Right where was I? Oh that’s right, ENOUGH. What is enough? Well according to my great friends Google and Wikipedia enough is:
- as much or as many required
- as much or as many of something as required
- the required degree or extent that satisfies (used after an adjective, adverb or verb)
Read that again – the word “required” seems to have a frequent spot in those definitions. Let’s have a look at what my friends say about require/required then:
- need for a particular purpose
- officially compulsory or otherwise considered essential; indispensable
Alternatively there is the synonym:
As much or as many as required – needed for a particular purpose – adequate. What is enough to you? My enough is certainly not your enough and what you think is enough may well not be (well to me or anybody for that matter). If I am essential or needed for a specific purpose or quantitatively as “much” as needed how much is enough? How am I enough for some things but not enough for others? What if I am no longer needed for that particular purpose? Alternatively, how much enough is too much? Who or what decides what is enough? Do I decide what of myself if anything I decide to dedicate to some things or do we run with someone else’s preconceived notion of what enough is to them and or the situation?
To me when someone says that “you are enough” I feel like they are saying that I’m adequate for one thing but not this other thing – you know the thing that you really want or convinced yourself that you needed. Is “enough” reciprocal? Do our enoughs (yes this is a word that I made up myself) match, if not why, if yes how? One of the things that I like to tell myself (whether I actually listen to myself is a completely different issue which may or may not be discussed in a separate blog – notice how I emphasised the not) is that be the best version of yourself always – is that really enough? The best version of me for who/what?

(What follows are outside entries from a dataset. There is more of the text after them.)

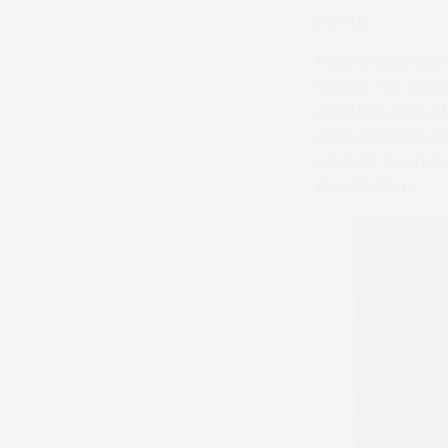
points.
Following an ear
Walker ran twice 
and then sixth o
Chris Barber’s st
race-fit Deep Pu
Dan Skelton.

How is it that when someone needs you for something you are enough and when they no longer need you, you are no longer enough, or you become too much. Whose perception changed. If you remained constant, then clearly it is the other person/situation/thing that has changed, yes? Yet you are the one left feeling like you are no longer “enough”. How does that become our burden? How is it that one specific event/thing/person can make us believe that we are no longer worthy of that event/thing/person – we were briefly – not anymore. You can begin to understand how that can hurt/destroy/isolate a person – take away the thing that that person presumed they were good enough for and they become nothing.
This is why the whole – you are enough – mantra makes no sense to me. Are we now not to improve or better ourselves or strive for more because someone else has decided that we are essentially adequate? What happens when our adequate becomes inadequate do we just wait to see if people’s standards drop?
And still I don’t understand – is it one of those things that I am not supposed to understand? Do we just go through life doing things within other people’s parameters then as soon as we no longer achieve, we just move on – or get moved on? How do we reframe ourselves to strive to be the best version of ourselves and learn that we may not be what every situation/person/thing requires but that we can learn to adapt and be who we need to be for ourselves? How do we manage our expectations of ourselves? How do you unlearn the mantra of just being enough? When do we become what we need? At what point do we decide that we are satisfied with ourselves and that we are needed for a particular purpose – namely ours? And yes, there are a lot of questions in this paragraph that I do not have the answers too – probs best not to ask Siri or Google – you may not like the answer. I suspect this is something that will continue to plague me because I don’t understand how people think or operate (and yes I know I’m not supposed too) I can’t help myself.
I know that in life we wish for ourselves various things and that we hope to be enough for these things. We dream big and we fall hard – this is how life works (I speak for myself here you have the option to relate or not to relate). My question is why do we allow ourselves to live for others enoughs when in fact we should be living for ourselves and our purpose?